12. The capsaicin receptor is a transmembrane protein. This protein contains a pore that opens to allow calcium ions in when capsaicin binds, thus initiating a nerve signal. Mice lacking the capsaicin receptor do not respond at all to capsaicin.
Lecture 25
Wrap-up
Play Video
Wrap-up
This information is provided for all of you who love learning.

1. The immune system contains the innate immunity system and the adaptive immunity system.

2. The innate system uses a Toll-like receptor that binds to the PAMP lipopolysaccharide structure on the surface of Gram negative bacteria.

3. The adaptive immune system system contains two major groups of lymphocytes (immune system cells), B cells and T cells. B cells are involved in the production of antibodies and T cells are involved in both cellular killing, as well as stimulation of the B cells.

4. Immunoglobulin G (IgG) is one of five major antibody classes made by the B lymphocytes of the humoral immune system (cellular immune system described below). IgG is the most abundant antibody in the blood serum. Others include IgA (in mucus), IgM (early responder), IgD (function uncertain), and IgE (parasite protection).

5. The structure of antibodies has several common features. First, they are composed of two sets of Heavy (H) and light (L) chains arranged in a Y shape. Both the H and L chains have constant and variable regions. The variable regions of the H and L chains are adjacent to each other and the variation in these regions are responsible for antibody diversity (108 different shapes). The different classes of antibodies vary in the H chains in the constant region.

6. Molecules bound by antibodies are called antigens. Specific structural regions of an antigen bound by an antibody are called epitopes.

7. IgM antibodies are the first responders of the humoral immune system.

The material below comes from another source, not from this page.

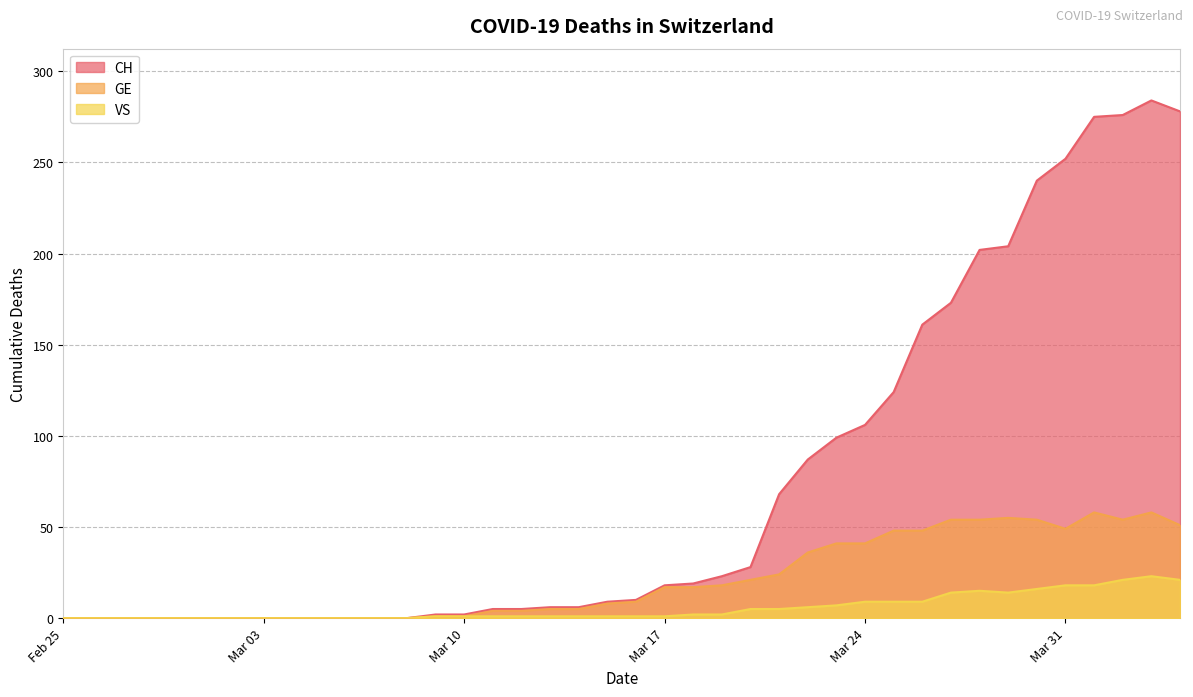

True or false: VS and CH cross at least once.

False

8. Antibody diversity arises from recombination of DNA sequences and splicing of mRNA sequences for coding for the variable regions of H and L chains.

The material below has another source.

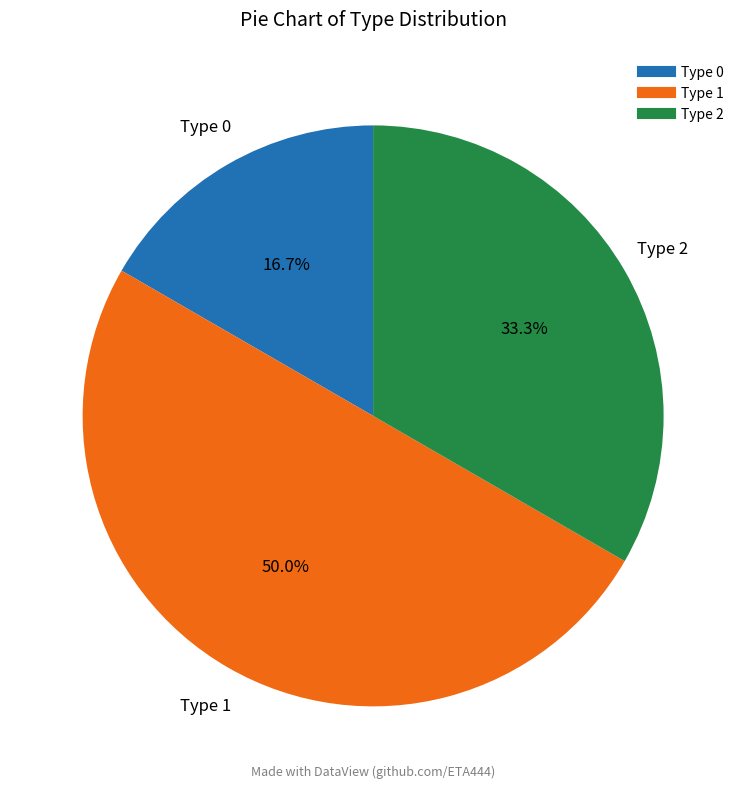

To the nearest percent, what percentage of the pie is Type 2?

33%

9. For the light chains, the coding sequences are on human chromosome 2 and involve three protein domains - V, J, and C regions. V is the variable portion, J is the portion that joins the V to the C, which is the constant region. Mixing and matching of domains by recombination generates tremendous diversity - over 1000 antibodies per base pair of the human genome.

10. In H chains (chromosome 14), recombination occurs between segments V,D, J and C. Recombination within the constant regions of the H chains can result in "class switching" in which a desired variable segment is swapped among to the various segments to put the binding site onto regions to make IgG, IgE, etc.